Exercise description:
The response should contain all of the data below, reproduced exactly, and no pictures.

Material for this exercise:
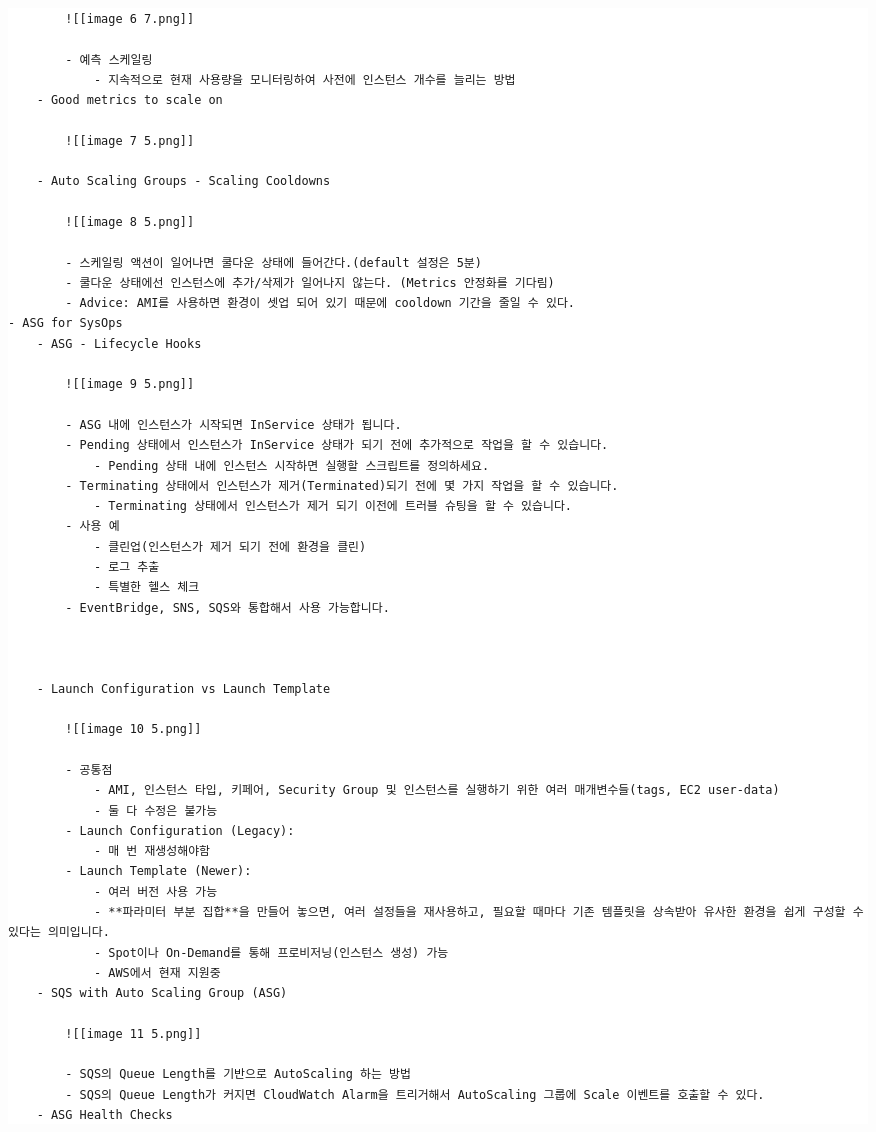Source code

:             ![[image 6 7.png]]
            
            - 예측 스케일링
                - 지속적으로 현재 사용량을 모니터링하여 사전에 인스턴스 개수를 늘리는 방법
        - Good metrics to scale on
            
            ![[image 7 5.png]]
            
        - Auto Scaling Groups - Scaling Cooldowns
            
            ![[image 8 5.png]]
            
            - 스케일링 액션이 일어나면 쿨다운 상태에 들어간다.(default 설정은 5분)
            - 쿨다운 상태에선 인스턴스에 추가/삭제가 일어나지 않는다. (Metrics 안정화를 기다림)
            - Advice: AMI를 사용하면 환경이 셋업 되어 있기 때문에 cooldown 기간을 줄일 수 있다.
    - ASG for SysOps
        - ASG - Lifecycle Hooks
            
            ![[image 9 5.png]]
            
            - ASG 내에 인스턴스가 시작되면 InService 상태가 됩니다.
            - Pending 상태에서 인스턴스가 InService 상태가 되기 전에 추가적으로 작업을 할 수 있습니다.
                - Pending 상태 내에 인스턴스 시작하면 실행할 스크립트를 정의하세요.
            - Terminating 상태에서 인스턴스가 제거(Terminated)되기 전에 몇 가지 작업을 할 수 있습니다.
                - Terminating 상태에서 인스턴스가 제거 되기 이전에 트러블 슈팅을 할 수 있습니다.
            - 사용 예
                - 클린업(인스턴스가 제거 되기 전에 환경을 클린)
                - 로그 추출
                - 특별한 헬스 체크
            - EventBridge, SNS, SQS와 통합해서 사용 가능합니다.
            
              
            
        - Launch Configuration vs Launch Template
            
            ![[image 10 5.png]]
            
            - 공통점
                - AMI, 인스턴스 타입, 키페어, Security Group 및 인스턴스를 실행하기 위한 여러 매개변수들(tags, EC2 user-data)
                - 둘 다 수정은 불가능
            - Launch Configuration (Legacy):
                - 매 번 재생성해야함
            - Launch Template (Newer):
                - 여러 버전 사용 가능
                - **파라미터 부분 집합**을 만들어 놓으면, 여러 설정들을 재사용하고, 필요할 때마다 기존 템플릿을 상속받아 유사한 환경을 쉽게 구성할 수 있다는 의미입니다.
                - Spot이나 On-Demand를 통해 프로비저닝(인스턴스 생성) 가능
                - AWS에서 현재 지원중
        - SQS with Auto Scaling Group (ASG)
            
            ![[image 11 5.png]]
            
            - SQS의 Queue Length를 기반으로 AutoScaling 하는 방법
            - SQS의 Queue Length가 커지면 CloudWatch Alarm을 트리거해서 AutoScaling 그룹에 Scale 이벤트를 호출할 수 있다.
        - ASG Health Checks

Response for this exercise:
Source code

:             ![[image 6 7.png]]
            
            - 예측 스케일링
                - 지속적으로 현재 사용량을 모니터링하여 사전에 인스턴스 개수를 늘리는 방법
        - Good metrics to scale on
            
            ![[image 7 5.png]]
            
        - Auto Scaling Groups - Scaling Cooldowns
            
            ![[image 8 5.png]]
            
            - 스케일링 액션이 일어나면 쿨다운 상태에 들어간다.(default 설정은 5분)
            - 쿨다운 상태에선 인스턴스에 추가/삭제가 일어나지 않는다. (Metrics 안정화를 기다림)
            - Advice: AMI를 사용하면 환경이 셋업 되어 있기 때문에 cooldown 기간을 줄일 수 있다.
    - ASG for SysOps
        - ASG - Lifecycle Hooks
            
            ![[image 9 5.png]]
            
            - ASG 내에 인스턴스가 시작되면 InService 상태가 됩니다.
            - Pending 상태에서 인스턴스가 InService 상태가 되기 전에 추가적으로 작업을 할 수 있습니다.
                - Pending 상태 내에 인스턴스 시작하면 실행할 스크립트를 정의하세요.
            - Terminating 상태에서 인스턴스가 제거(Terminated)되기 전에 몇 가지 작업을 할 수 있습니다.
                - Terminating 상태에서 인스턴스가 제거 되기 이전에 트러블 슈팅을 할 수 있습니다.
            - 사용 예
                - 클린업(인스턴스가 제거 되기 전에 환경을 클린)
                - 로그 추출
                - 특별한 헬스 체크
            - EventBridge, SNS, SQS와 통합해서 사용 가능합니다.
            
              
            
        - Launch Configuration vs Launch Template
            
            ![[image 10 5.png]]
            
            - 공통점
                - AMI, 인스턴스 타입, 키페어, Security Group 및 인스턴스를 실행하기 위한 여러 매개변수들(tags, EC2 user-data)
                - 둘 다 수정은 불가능
            - Launch Configuration (Legacy):
                - 매 번 재생성해야함
            - Launch Template (Newer):
                - 여러 버전 사용 가능
                - **파라미터 부분 집합**을 만들어 놓으면, 여러 설정들을 재사용하고, 필요할 때마다 기존 템플릿을 상속받아 유사한 환경을 쉽게 구성할 수 있다는 의미입니다.
                - Spot이나 On-Demand를 통해 프로비저닝(인스턴스 생성) 가능
                - AWS에서 현재 지원중
        - SQS with Auto Scaling Group (ASG)
            
            ![[image 11 5.png]]
            
            - SQS의 Queue Length를 기반으로 AutoScaling 하는 방법
            - SQS의 Queue Length가 커지면 CloudWatch Alarm을 트리거해서 AutoScaling 그룹에 Scale 이벤트를 호출할 수 있다.
        - ASG Health Checks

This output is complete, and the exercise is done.